## Exercise instructions
Carry on the viewer comments about the soap opera below, picking up after the last sentence shown; the listing that comes after them is separate.

## Extracted text
================

    You’re right, it could all fall apart again. But I hope not. I’d like to think this will all get a chance to play out.

  2. ICAM with what you wrote, Patrick. This show worked for me for the first time since 2004. I actually wanted to see what happened the next day. And I swear to you, the 2/11 episode was the first time I haven’t FF scenes in over four years.

    I was amused by the snow, because that’s one of those uncontrollable things you deal with on the East Coast. It disrupted the continuity, but we do have days where we have sun and snow in the same, so it wasn’t that far out of the realm of reality.

    What’s buggin’ me now is the music. I LOVE my soap music, and this folky-rocky guitar stuff just doesn’t do it for me, especially not when good soap is happening. Hearing a young woman sing about her angst while Beth and Phillip are playing the gravity of 25 years of drama just ain’t right!

  3. Patrick,

    I’ve been back to watching GL daily (well, almost daily) since Christmas, in anticipation of Phillip’s return. Contrast that with most of 2008 where I only watched a handful of epioses each month (usually Reva/Josh centered ones).

    Yes, the show is better than it has been in 4 years. Killing off Phillip may have looked good on paper, but it certainly destroyed the show. Even worse, David Kreizman, who came up with the idea of killing Phillip, has continued to helm the show on a disasterous course ever since. Luckily, new co-headwriter Jill Lorie Hurst seems to have a better sense of what Springfield is all about. And I don’t think its a coincidence that Grant Aleksander’s return is tied to her promotion.

    I was very happy with Phillip’s return. He seemes like the character I loved since 1982 once again — complex and angst filled, but basically a good guy trying to deal with the things life throws at him. I especially liked the scenes with Alan at teh graveyard — one of their best uses of the outside locations so far.

    Looking forward to seeing more of Phillip, as well as Mindy’s return.

    I’m very happy with the sets these days, with the exception of the seedy motel room set which photogrpahs awfully (and I believe is Jill Lorie Hurst’s office when not being used as Shayne’s motel room — I’d go crazy quickly if I had to work in that room regularly).

    The Spaulding den set looks great, Cross Creek feels like a real home now and the Company set especially seems warm and welcoming. Even the hospital set is working for me (despite the bambo tiki lounge motif)
================
## Information provided
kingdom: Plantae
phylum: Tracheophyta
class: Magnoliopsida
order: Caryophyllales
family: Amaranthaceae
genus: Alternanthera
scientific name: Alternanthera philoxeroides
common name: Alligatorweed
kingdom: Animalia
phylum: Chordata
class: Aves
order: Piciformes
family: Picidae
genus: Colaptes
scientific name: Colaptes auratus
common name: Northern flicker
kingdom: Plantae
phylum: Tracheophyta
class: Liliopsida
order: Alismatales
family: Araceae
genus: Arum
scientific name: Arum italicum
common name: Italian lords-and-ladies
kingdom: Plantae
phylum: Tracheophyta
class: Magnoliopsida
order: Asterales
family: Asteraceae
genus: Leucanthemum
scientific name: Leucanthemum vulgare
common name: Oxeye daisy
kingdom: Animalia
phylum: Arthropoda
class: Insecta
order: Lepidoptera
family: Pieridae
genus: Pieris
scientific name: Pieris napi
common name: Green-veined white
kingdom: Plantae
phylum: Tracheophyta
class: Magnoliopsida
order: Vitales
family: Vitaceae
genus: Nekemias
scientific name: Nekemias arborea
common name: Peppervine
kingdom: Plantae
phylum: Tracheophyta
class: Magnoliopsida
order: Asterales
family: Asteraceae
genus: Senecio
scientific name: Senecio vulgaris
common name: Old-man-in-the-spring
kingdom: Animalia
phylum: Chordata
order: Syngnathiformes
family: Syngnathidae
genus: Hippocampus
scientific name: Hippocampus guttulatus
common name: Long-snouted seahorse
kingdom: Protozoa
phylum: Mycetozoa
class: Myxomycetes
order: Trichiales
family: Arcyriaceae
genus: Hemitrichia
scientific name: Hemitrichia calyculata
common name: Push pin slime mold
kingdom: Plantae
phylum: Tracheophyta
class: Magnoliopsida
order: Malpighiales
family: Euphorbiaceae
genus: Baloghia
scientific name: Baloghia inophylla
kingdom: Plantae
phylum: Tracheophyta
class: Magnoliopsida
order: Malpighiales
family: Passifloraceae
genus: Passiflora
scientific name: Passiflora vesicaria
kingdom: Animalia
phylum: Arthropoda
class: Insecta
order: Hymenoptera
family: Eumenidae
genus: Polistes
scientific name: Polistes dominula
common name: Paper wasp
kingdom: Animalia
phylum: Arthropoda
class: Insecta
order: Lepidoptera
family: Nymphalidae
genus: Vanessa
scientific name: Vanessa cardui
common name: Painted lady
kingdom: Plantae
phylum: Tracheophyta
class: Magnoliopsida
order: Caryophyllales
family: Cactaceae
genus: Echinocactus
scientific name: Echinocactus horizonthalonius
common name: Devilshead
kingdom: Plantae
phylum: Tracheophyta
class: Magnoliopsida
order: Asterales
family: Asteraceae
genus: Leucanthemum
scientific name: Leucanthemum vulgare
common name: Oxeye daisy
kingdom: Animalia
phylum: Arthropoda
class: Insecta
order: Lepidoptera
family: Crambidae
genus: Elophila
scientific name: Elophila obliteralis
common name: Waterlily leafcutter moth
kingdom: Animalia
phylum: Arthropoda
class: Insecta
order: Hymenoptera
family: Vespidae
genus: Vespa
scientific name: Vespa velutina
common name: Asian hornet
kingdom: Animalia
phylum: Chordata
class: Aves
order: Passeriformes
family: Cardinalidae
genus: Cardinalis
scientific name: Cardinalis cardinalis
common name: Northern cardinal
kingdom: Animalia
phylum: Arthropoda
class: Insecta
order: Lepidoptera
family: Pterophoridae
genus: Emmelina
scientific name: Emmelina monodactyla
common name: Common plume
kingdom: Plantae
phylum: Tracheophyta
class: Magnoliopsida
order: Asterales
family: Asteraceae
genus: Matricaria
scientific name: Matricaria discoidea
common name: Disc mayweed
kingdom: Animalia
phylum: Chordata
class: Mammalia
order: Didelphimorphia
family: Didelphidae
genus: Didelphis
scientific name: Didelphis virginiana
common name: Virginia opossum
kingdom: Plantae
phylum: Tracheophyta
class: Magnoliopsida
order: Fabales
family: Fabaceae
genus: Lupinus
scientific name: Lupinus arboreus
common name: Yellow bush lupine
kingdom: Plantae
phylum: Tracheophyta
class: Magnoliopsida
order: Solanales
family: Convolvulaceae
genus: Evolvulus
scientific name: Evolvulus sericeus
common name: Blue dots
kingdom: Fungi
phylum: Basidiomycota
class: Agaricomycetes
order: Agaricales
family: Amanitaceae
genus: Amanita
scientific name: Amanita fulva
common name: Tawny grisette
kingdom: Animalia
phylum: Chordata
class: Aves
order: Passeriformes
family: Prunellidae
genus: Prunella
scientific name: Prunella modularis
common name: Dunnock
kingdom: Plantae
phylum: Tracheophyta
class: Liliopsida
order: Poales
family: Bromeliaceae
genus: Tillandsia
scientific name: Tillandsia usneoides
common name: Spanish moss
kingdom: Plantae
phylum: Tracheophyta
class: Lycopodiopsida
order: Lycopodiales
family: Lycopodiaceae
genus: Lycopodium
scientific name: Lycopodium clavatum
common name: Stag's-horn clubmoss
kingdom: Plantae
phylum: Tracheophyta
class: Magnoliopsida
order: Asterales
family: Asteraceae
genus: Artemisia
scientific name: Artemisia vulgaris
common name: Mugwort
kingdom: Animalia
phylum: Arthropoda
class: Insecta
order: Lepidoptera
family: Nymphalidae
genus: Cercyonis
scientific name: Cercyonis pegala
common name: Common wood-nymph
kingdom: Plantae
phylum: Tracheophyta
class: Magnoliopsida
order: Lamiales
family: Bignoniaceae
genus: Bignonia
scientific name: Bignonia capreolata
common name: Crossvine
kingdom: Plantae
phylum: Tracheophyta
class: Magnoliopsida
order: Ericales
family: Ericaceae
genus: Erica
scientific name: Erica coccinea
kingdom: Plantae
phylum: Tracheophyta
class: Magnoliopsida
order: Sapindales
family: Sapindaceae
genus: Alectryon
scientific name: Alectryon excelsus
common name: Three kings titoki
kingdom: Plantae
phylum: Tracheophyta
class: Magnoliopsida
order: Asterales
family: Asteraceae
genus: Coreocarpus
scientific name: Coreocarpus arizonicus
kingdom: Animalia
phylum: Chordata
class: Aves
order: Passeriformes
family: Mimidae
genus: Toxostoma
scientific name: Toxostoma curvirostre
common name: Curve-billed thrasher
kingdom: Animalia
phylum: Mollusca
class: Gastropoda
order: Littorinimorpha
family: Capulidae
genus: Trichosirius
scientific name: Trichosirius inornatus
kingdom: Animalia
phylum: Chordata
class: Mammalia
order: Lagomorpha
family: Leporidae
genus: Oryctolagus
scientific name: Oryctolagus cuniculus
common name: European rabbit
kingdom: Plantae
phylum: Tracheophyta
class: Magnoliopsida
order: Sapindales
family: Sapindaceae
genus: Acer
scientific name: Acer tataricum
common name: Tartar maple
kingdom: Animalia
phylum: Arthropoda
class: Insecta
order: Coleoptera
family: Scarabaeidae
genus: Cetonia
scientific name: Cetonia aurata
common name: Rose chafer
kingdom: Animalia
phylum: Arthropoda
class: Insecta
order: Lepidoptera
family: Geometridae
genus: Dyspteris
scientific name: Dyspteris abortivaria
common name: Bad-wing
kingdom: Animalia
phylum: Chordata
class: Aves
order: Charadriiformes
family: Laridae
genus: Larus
================
## Task answer
    I think a lot of that has to do with them finally getting the lighting right for those sets. Previously, the lighting was not flattering at all. But that’s one of the many kinks they had to work out.

    My two main complaints are fairly minor:

    1. Continuity. I can overlook snow falling in scenes where the sun was shining earlier. That’s one of the dangers of shooting outside. But continuity inside has been a problem. For example, while it was so cold outside that you could see the actors breath when they exhaled, the back door to Company was sitting WIDE OPEN. Characters come and go from outside (on the studio sets) wearing a light jacket while other characters (who really are outside) are bundled up under seveal layers.

    2. Background Music. As Damon mentioned above, the music isn’t working entirely for me, especially the folk guitar stuff. When the music swells to dramatic tension, it signals for me to pay closer attention since something important is happening. Or when they play lighthearted music, it helps me know to interpret a scene as comedic. But GL isn’t doing that consistently and I’m sometimes missing important beats in the story. Had never realized how much of a difference the music cues on soaps made until GL suddenly stopped using them consistently.

    Hi James – thanks for checking in, good to hear from you again!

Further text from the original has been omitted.